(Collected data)
__________

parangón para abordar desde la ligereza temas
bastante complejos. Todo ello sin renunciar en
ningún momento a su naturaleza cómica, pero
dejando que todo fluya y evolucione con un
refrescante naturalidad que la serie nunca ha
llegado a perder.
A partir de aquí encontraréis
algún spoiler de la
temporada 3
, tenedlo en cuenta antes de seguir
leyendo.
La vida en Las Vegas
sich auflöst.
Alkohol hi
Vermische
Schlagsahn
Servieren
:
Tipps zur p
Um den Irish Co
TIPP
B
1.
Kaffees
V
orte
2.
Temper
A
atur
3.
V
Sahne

__________

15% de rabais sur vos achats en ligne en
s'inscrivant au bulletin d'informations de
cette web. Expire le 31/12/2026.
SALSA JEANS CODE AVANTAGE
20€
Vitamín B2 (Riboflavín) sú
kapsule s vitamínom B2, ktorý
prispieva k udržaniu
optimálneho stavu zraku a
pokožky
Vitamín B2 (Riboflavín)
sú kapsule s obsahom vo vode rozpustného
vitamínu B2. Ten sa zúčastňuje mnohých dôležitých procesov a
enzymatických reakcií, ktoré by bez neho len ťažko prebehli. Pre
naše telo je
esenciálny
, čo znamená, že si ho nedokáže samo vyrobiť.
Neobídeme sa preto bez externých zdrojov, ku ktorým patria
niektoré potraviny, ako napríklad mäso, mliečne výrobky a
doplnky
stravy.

__________

What to produce »
Copy out the lines in the records above, beginning with the line that contains "parangón para abordar desde la ligereza temas" and continuing through the line that contains "antes de seguir".

Task result »
parangón para abordar desde la ligereza temas
bastante complejos. Todo ello sin renunciar en
ningún momento a su naturaleza cómica, pero
dejando que todo fluya y evolucione con un
refrescante naturalidad que la serie nunca ha
llegado a perder.
A partir de aquí encontraréis
algún spoiler de la
temporada 3
, tenedlo en cuenta antes de seguir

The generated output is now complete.